Journalists need to understand the strategies that political parties use in order to convey their messages through the media. This is important, both in order to ensure that they are not themselves manipulated, but also so that they can uncover and explain these strategies for their audience.

There is much contemporary talk about “spin doctors” and other purportedly innovative media weapons. But although the precise techniques might have evolved in the age of the cellular telephone and the hand-held computer, the approaches that parties take to election campaigns have not changed much over the years. These could be summarized as follows:

  • Dictate the agenda. Very often competing political parties or candidates fight the campaign on their own chosen terrain. One party may fight the election on the issue of, say, management of the economy. Another may fight it on national security. The success of their campaign strategy will lie in how far they get the media to talk about the priority issue for their own party and avoid the one that is being stressed by their rival. Journalists need to be alive to these intentions and try to focus on what they see as the genuine priority issues for voters.
  • Use soft news to make themselves voter-friendly. This tactic is as old as politics. Politicians shake hands, kiss babies, drink a pint of beer, go bowling – whatever is the culturally appropriate way to show that they are fully paid up members of the human race. Voters know that these soft news opportunities are staged, but they still work as a way of giving politicians a human face.

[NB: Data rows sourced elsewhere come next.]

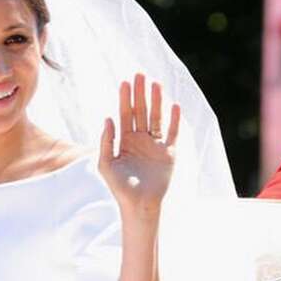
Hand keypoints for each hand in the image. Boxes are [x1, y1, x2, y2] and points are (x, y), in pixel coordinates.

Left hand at [99, 74, 178, 214]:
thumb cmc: (119, 187)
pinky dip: (174, 120)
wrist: (139, 205)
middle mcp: (140, 139)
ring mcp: (155, 145)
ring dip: (157, 101)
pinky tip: (175, 105)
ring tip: (156, 84)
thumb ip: (106, 142)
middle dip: (140, 93)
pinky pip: (173, 133)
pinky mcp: (169, 154)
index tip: (125, 82)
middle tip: (140, 74)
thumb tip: (107, 119)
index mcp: (124, 140)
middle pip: (141, 111)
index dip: (125, 98)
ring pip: (157, 118)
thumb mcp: (106, 163)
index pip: (125, 114)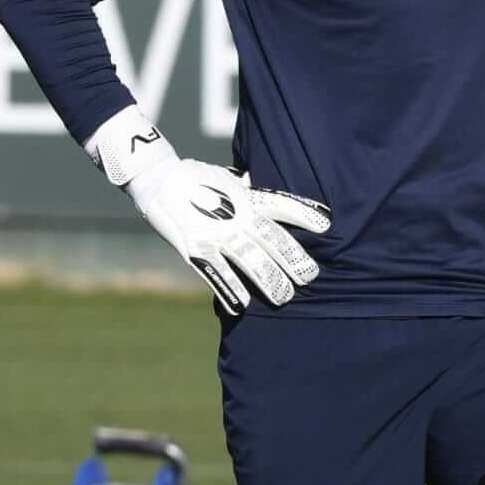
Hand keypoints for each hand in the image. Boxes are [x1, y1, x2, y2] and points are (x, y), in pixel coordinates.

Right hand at [86, 106, 329, 313]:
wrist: (157, 177)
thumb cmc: (196, 178)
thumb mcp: (228, 179)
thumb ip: (249, 192)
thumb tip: (268, 193)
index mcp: (246, 198)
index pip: (281, 205)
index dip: (304, 214)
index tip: (327, 226)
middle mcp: (235, 216)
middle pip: (271, 239)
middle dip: (292, 259)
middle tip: (310, 277)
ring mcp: (215, 233)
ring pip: (248, 260)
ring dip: (268, 280)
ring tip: (285, 296)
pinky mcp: (194, 248)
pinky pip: (215, 273)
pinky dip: (228, 290)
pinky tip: (241, 307)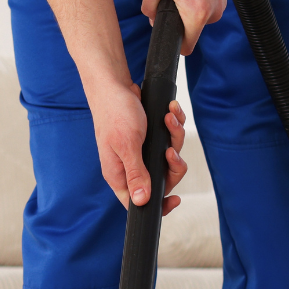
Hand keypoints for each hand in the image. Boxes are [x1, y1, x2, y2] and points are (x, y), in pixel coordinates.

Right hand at [84, 84, 189, 212]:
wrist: (113, 84)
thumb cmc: (114, 113)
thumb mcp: (127, 145)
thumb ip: (136, 174)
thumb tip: (141, 202)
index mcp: (120, 175)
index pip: (138, 202)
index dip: (158, 204)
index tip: (175, 199)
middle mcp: (131, 166)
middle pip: (162, 179)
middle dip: (173, 163)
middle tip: (170, 150)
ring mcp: (142, 151)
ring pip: (169, 156)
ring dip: (174, 136)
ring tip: (169, 118)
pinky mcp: (151, 137)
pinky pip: (170, 137)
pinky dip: (174, 124)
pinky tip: (170, 111)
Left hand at [142, 0, 235, 54]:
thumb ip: (149, 5)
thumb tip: (151, 18)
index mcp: (197, 14)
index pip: (185, 47)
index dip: (171, 42)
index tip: (164, 30)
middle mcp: (213, 14)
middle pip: (189, 30)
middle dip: (176, 17)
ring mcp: (220, 5)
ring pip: (196, 16)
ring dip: (185, 4)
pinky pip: (203, 5)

Better still, they use up time avoiding issues that might be potentially damaging. Journalists face a dilemma. These stories are not really proper news – but they risk being scooped by rival media outlets if they do not run them. This is a reason why so much election coverage is superficial and uninformative.
  • Change the subject. This is closely related to the previous two points. When there are events that may damaging to a party’s candidates, they will hastily seek to change the media focus elsewhere: kissing babies, the other party’s shortcomings, a different manifesto pledge – anything to avoid negative news. Incumbent parties are especially well placed to do this, since they can create official events or announcements that will themselves constitute diversions.
  • Keep their name in the news. But notwithstanding the previous point, all party media managers work on the assumption that there is no such thing as bad publicity. There is an element of truth in this proposition during elections. No one ever voted for a candidate they had not heard of.
  • Plant negative stories about the opposition. The attitude towards negative political campaigning varies enormously depending on political culture. However, in most cases frontal assaults on a rival candidate are much less effective than cleverly placed negative stories about a rival party or candidate. It is this art of feeding the negative story that has developed most rapidly with the emergence of “spin-doctoring”. The responsibility of the journalist, when confronted with negative stories, is to ask the question: “Who is telling me this – and why?”